Blues is the title of the above painting. I had what the TMJ surgeon said was the worst case of Temporomandibular Joint Disfunction he’d ever seen. He even used it as a case study, with my permission of course, for the University of Maryland Dental School, when they took off my upper jaw and moved it back a few millimeters … long story. I can eat raw carrots and stuff now. But back then, in 1993, lonnnnnngggggg story, I could barely make facial expressions, talk, etc. without excruciating pain. I didn’t have to move to have excruciating pain. Moving caused pain. Etc. It was HELL. What gives with me? See, I’ve decided many times over and over that I must be some kind of special case in mental and physical pain something something tests for God, like in patience or something. This is why I am a Buddhist. This is why I learned to meditate. I digress.
I was working at the Friends Committee on National Legislation (FCNL, check them OUT, they ROCK) at the time and my colleagues suggested that I use art therapy to get some of my emotions out. See, all this time, since I destroyed the finger paintings, since I doodled in ball-point ink in the margins of my notebooks in school and college, since I haunted the Dana Fine Arts Building at Agnes Scott College without daring to take an arts class there EVER — fearing somehow instruction would BREAK my spirit, break ME. All that time, no instruction, not a brush stroke. You get it. So Blues was my first painting, blah blah blue. All the blue I could put in there, all the sadness and pain and anger I could get onto a piece of copy paper without destroying the paper.

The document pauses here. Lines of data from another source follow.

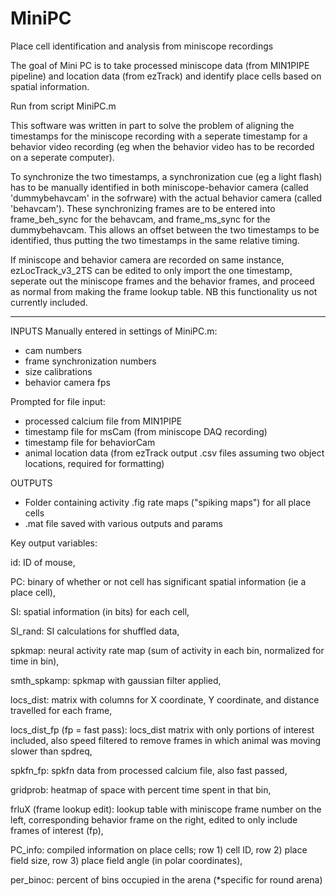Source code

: # MiniPC
Place cell identification and analysis from miniscope recordings

The goal of Mini PC is to take processed miniscope data (from MIN1PIPE pipeline) and location data (from ezTrack) and identify place cells based on spatial information.

Run from script MiniPC.m

This software was written in part to solve the problem of aligning the timestamps for the miniscope recording with a seperate timestamp for a behavior video recording (eg when the behavior video has to be recorded on a seperate computer).

To synchronize the two timestamps, a synchronization cue (eg a light flash) has to be manually identified in both miniscope-behavior camera (called 'dummybehavcam' in the sofrware) with the actual behavior camera (called 'behavcam'). These synchronizing frames are to be entered into frame_beh_sync for the behavcam, and frame_ms_sync for the dummybehavcam. This allows an offset between the two timestamps to be identified, thus putting the two timestamps in the same relative timing.

If miniscope and behavior camera are recorded on same instance, ezLocTrack_v3_2TS can be edited to only import the one timestamp, seperate out the miniscope frames and the behavior frames, and proceed as normal from making the frame lookup table. NB this functionality us not currently included.


**********
INPUTS
Manually entered in settings of MiniPC.m:  
- cam numbers
- frame synchronization numbers
- size calibrations
- behavior camera fps

Prompted for file input:  
- processed calcium file from MIN1PIPE
- timestamp file for msCam (from miniscope DAQ recording) 
- timestamp file for behaviorCam 
- animal location data (from ezTrack output .csv files assuming two object locations, required for formatting)

OUTPUTS
- Folder containing activity .fig rate maps ("spiking maps") for all place cells
- .mat file saved with various outputs and params

Key output variables:

id:  ID of mouse,

PC:  binary of whether or not cell has significant spatial information (ie a place cell),

SI:  spatial information (in bits) for each cell,

SI_rand: SI calculations for shuffled data,

spkmap:  neural activity rate map (sum of activity in each bin, normalized for time in bin),

smth_spkamp:  spkmap with gaussian filter applied,

locs_dist: matrix with columns for X coordinate, Y coordinate, and distance travelled for each frame,

locs_dist_fp (fp = fast pass):  locs_dist matrix with only portions of interest included, also speed filtered to remove frames in which animal was moving slower than spdreq,

spkfn_fp: spkfn data from processed calcium file, also fast passed,

gridprob:  heatmap of space with percent time spent in that bin,

frluX (frame lookup edit):  lookup table with miniscope frame number on the left, corresponding behavior frame on the right, edited to only include frames of interest (fp),

PC_info:  compiled information on place cells; row 1) cell ID, row 2) place field size, row 3) place field angle (in polar coordinates),

per_binoc:  percent of bins occupied in the arena (*specific for round arena)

I showed it to no one? I don’t remember.
My second painting was Cloud. But that is for another day, another story, another piece of copy paper, and I did show people that painting. Hello.
When I came to the blog today I wanted to call it De Lihr, De Back, De Spine. Oh well. I had already decided yesterday to do the stories. Hee. I am delirious and dissociated again today, from the cold, from … ? whatever is making me dissociated and from lack of sleep. Long story.
Met with the spine surgeon today and he said to wear the left arm brace at night while I sleep for six weeks to get the hand numbness to go away. We hope.
He refers me to a pain management specialist for … that. And gave me a refill of Percocet in the meantime.
Do the core exercises on the exercise ball. Doesn’t require the right blood clot arm. Cool. Duh.
See me in three months for a) neck x-ray, b) hopefully resolution of blood clots, c) discussion of lower back. Call me if lower back freaks out before then.
Did Safeway run. Got paintings check in mail. To bed. To blog. To bed again. You got it.